In this world that is sometimes nice, sometimes not, and sometimes blows up in your face, you often meet people who don’t enjoy life.
You can generally tell if someone is not enjoying by their crying, taciturn nature (as in, uncommunicative) or apathetic attitude (as in, nothing matters), but not always.
Some people who repeatedly say, “I feel depressed” (not clinically, but sad nonetheless) risk labeling themselves and initiating a self-fulfilling prophecy.
Nonstop melancholy kills happiness when brooding (as in, deep unhappiness of thought) becomes a controller of character.
When life isn’t the way we want it to be, disappointment hits us. Reality feels like it isn’t all it’s cracked up to be. Something is missing. Something more. What it is remains beyond our reach.
As clinical psychologist, Leon F. Seltzer, PhD said, “Whenever you feel that something vital is missing from your life, yet lack the drive to pursue it, you’re afflicted with this curiously “emotionless” emotion” called “apathy” which is, “essentially the feeling of not feeling” (The Curse of Apathy).
You yourself might not be enjoying at this time (or overall). Maybe that’s why you’re here.
For a lift.
But if all joy is fleeting, like the clown says, then so is “despair,” “despondency” and “apathy”– possibly. If all emotions—including the “bad” ones—are fleeting, then one need only let them pass fleetingly.

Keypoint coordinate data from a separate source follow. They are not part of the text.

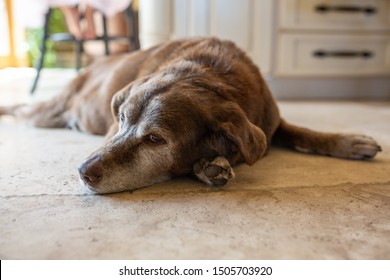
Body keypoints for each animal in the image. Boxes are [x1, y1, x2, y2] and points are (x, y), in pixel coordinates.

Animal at [0, 37, 382, 194]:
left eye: (155, 139)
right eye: (121, 119)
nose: (82, 171)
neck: (207, 72)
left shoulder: (271, 121)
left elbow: (303, 131)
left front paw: (350, 142)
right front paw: (210, 165)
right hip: (49, 110)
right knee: (23, 110)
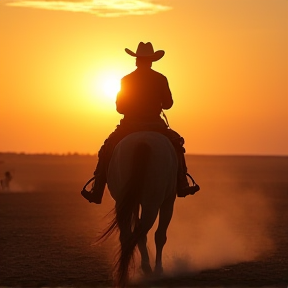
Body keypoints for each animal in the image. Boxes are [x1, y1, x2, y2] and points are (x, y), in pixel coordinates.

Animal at [101, 131, 178, 288]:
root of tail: (142, 141)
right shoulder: (168, 201)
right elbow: (160, 236)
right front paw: (159, 269)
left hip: (122, 201)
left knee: (127, 235)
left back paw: (125, 274)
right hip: (152, 203)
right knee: (141, 232)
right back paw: (148, 269)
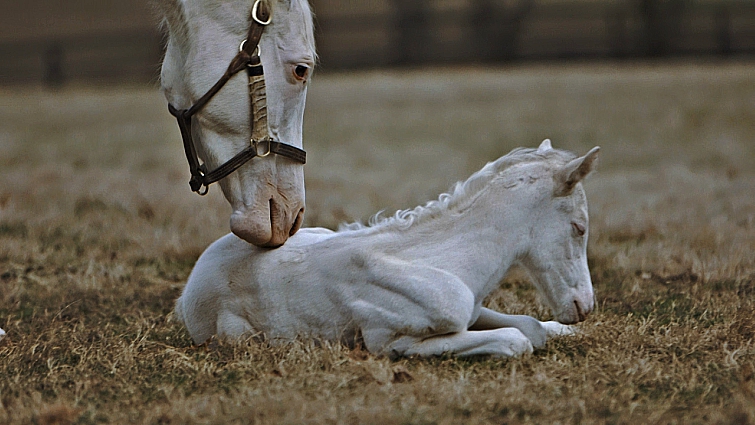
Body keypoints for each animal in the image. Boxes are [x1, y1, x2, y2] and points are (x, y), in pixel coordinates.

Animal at [174, 140, 600, 358]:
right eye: (579, 228)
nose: (584, 307)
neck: (441, 261)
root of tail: (188, 288)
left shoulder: (473, 308)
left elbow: (531, 327)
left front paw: (560, 330)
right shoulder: (392, 341)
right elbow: (518, 340)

Some people who are not enjoying argue they can’t help themselves. If you were in their shoe, you wouldn’t enjoy life either.
“Look around,” say the rightfully sad, depressed and angry. “The world is a mess and getting messier still.”

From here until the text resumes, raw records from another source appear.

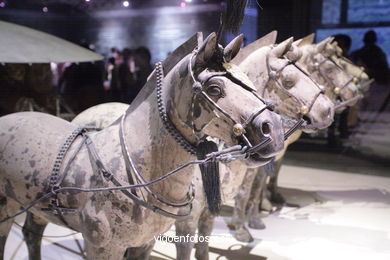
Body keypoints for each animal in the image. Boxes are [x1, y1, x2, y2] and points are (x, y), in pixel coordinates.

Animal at [0, 32, 284, 260]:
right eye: (214, 88)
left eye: (248, 80)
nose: (274, 130)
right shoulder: (102, 248)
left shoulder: (145, 243)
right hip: (6, 209)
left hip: (35, 208)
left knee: (32, 233)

“75% of Earth’s Land Areas Are Degraded”
(source: National Geographic).
With the destruction of nature—not to mention daily aggravation, physical and mental decline topped off by tragedy—depression seems only natural and inevitable for any thinking person.
In life there is death, disease and dismemberment—not to mention poverty, loneliness and the heartache of psoriasis.
One approach to unpleasant emotion is to go stoic. Think: “Do what you can and let the rest unfold as it will anyway.
This is reality. You are not super-human. You can’t control the world, only your reaction.”
So say the philosophically stoical who endure pain and hardship without showing feeling or complaining.
Cue music: “Help I’m Alive” by Metric (2009)
Let time and distraction work their magic. Focus on ups, not downs and don’t take feelings serious. You can’t rely on externals. You can only rely on your own responses.
The 1st Earl of Shaftesbury, Anthony Ashley-Cooper (not to be confused with rocker Alice Cooper) said like a stoic that it isn’t the things that happen to us that upset us, it is our judgments about them.
Pain is not good or bad, it’s indifferent and the key to it all is in one’s supreme goal (source: Stoicism and Pain Management).
And what is a supreme goal?
(Do you have one?)
If you’re emperor Marcus Aurelius, your supreme goal is to endure fear with courage and renounce desire with moderation.
Marcus A. would tell himself that pain is just a rough sensation, nothing more.
But if that’s the case—if reasoned self-talk removes suffering—what about someone who’s circumstances are not dire, who does the reasoned stoic self-talk without effect and remains depressed in a life not enjoyed even more than ever?
What kills enjoyment in someone who should enjoy? self-pity? bad memories? body deformity? the cruelty of others? depravity? laziness? boredom? addiction? what?
In War & Peace (the book) we see a supreme goal in action when, on the third day after Christmas, Nicholas Rostov, on leave for the holidays, thinks how the spirit of the house is saying to him:
“Seize the moments of happiness, love and be loved! That is the only reality in the world, all else is folly” (Book 4, Chapter 11).
Enjoyment is a self-creation. Emotion can lead to correction. Whereas zen says mental chatter and desire inflame suffering, Leo Tolstoy said the highest human attributes of “love, poetic feelings, tenderness and philosophical inquiry skepticism” come by way of thinking and feeling.
Whereas in zen and stoic philosophies observing thought and emotion with indifference is recommended—like watching clouds in the sky floating by—Tolstoy says thought and emotion are a means to experiencing the joy of living (see: 12 Life Lessons To Gain From Reading Leo Tolstoy).
On a cold day, should you be lucky enough to be warm in a gentle house, reclining, not hungry, not thirsty, a warm beverage in hand, no pain, no loss, no regrets (except a few), sitting clear-headed and (relatively) odor free, feeling love and friendship, problems fall away.
The heart of a philosophy of enjoyment is to sing with the band Argent, “And if it’s bad, don’t let it get you down, you can take it. And if it hurts, don’t let them see you cry. You can take it,” (“Hold Your Head Up”, 1972).
Unconcerned with age, beauty, ability, upward-mobility and intelligence (or lack thereof), not judged or criticized, but content as yourself in a body, in this world—seeing, hearing, touching, thinking, and feeling—so it is to fully experience life and enjoy it (no matter what).